#### Extract to read

DEVICE TYPE | DEVICE FLOW (L/MIN) | CO (L/MIN) | VSD FLOW (L/MIN) | PA FLOW (L/MIN) | QP/QS |
---|---|---|---|---|---|
None | n/a | 2.69 | 5.4 | 8.07 | 3.01 |
IABP 1:1 (40 cc) | n/a | 3.03 | 5.04 | 8.05 | 2.65 |
ECMO | 3.37 | 0.51 | 7.41 | 7.89 | 15.49 |
Tandem | 4.2 | 0.00 | 4.4 | 8.64 | 0 |
Impella CP | 3.55 | 0.00 | 4.66 | 8.17 | 0 |
Impella 5.0 | 4.6 | 0.00 | 3.43 | 8.00 | 0 |
Subsequent Clinical Course
This patient received a TandemHeart device and was successfully weaned off all vasopressors with hemodynamic stability. While recuperating and waiting for a surgical intervention, she developed acute limb ischemia in one of her lower extremities after a week. This led to rhabdomyolysis and worsening multiorgan failure, and the family chose to pursue nonaggressive measures, finally leading to withdrawal of care.

########
#### Excerpted data

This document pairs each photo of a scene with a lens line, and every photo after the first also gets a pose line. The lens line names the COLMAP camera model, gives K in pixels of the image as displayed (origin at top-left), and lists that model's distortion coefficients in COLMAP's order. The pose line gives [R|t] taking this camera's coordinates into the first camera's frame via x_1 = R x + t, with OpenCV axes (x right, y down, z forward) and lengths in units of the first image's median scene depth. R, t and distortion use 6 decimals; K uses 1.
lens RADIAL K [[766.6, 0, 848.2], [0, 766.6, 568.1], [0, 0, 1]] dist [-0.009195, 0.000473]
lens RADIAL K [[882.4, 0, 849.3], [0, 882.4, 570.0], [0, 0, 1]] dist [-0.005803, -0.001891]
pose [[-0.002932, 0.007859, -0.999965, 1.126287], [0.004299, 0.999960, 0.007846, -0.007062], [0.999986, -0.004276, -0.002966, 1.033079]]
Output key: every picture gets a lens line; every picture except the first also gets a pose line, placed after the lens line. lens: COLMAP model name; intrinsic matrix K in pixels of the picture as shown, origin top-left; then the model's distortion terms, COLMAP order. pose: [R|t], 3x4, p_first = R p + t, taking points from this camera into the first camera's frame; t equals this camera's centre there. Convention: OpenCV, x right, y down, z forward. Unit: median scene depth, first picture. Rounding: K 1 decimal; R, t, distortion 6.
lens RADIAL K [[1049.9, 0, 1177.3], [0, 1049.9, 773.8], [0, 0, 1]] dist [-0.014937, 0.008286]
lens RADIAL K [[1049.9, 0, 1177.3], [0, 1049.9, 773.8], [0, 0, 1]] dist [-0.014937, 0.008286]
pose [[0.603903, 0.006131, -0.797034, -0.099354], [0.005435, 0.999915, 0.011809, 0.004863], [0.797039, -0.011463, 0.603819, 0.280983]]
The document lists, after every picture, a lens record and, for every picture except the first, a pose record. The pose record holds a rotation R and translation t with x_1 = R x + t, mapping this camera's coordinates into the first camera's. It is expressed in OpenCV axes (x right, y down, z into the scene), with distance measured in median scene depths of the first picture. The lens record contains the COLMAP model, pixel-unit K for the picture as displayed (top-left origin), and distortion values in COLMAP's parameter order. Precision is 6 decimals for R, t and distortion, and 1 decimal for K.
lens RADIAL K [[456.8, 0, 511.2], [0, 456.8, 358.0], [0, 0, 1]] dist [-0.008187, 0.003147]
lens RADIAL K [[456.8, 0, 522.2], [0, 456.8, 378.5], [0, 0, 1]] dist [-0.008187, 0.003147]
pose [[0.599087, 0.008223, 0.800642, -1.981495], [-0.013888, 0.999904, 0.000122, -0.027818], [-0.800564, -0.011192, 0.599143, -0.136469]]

########

— Things to do —
a) Could you quote the circulatory support text word for word from "DEVICE TYPE |" to "withdrawal of care."?
b) What comes next in the circulatory support text? Continue it from its last sentence.

— Answers by task —
a)
DEVICE TYPE | DEVICE FLOW (L/MIN) | CO (L/MIN) | VSD FLOW (L/MIN) | PA FLOW (L/MIN) | QP/QS |
---|---|---|---|---|---|
None | n/a | 2.69 | 5.4 | 8.07 | 3.01 |
IABP 1:1 (40 cc) | n/a | 3.03 | 5.04 | 8.05 | 2.65 |
ECMO | 3.37 | 0.51 | 7.41 | 7.89 | 15.49 |
Tandem | 4.2 | 0.00 | 4.4 | 8.64 | 0 |
Impella CP | 3.55 | 0.00 | 4.66 | 8.17 | 0 |
Impella 5.0 | 4.6 | 0.00 | 3.43 | 8.00 | 0 |
Subsequent Clinical Course
This patient received a TandemHeart device and was successfully weaned off all vasopressors with hemodynamic stability. While recuperating and waiting for a surgical intervention, she developed acute limb ischemia in one of her lower extremities after a week. This led to rhabdomyolysis and worsening multiorgan failure, and the family chose to pursue nonaggressive measures, finally leading to withdrawal of care.

b)
Discussion
Although the incidence of VSD complicating acute myocardial infarction using current reperfusion therapies strategies is only 0.17% to 0.3%, inpatient mortality remains high at between 30% and 41%.8–11 As reflected in this case, the complexity of its pathophysiology makes it an extremely challenging clinical scenario. It might be possible to overcome such dismal outcomes with early recognition combined with an ideal MCS configuration that both unloads the LV and decreases the shunt fraction to effectively bridge the patient to a surgical or interventional correction. This case illustrates that not all CS patients can be treated with the same MCS device; understanding the physiology of each scenario, and determining the most effective MCS device to use, is necessary for best outcomes.
CONCLUSION
These cases illustrate the challenges of early identification of CS in patients with acute graft rejection and with a VSD complicating an acute myocardial infarction. Aggressive treatment with inotropes can sometimes exacerbate the vicious circle of neurohormonal activation, and the use of MCS devices should be considered as a first option. Selecting the most appropriate MCS device may be challenging given the different ways each one impacts the circulatory system in terms of preload, afterload, and contractility, and understanding the physiology of cardiogenic shock should form the basis of treatment choices.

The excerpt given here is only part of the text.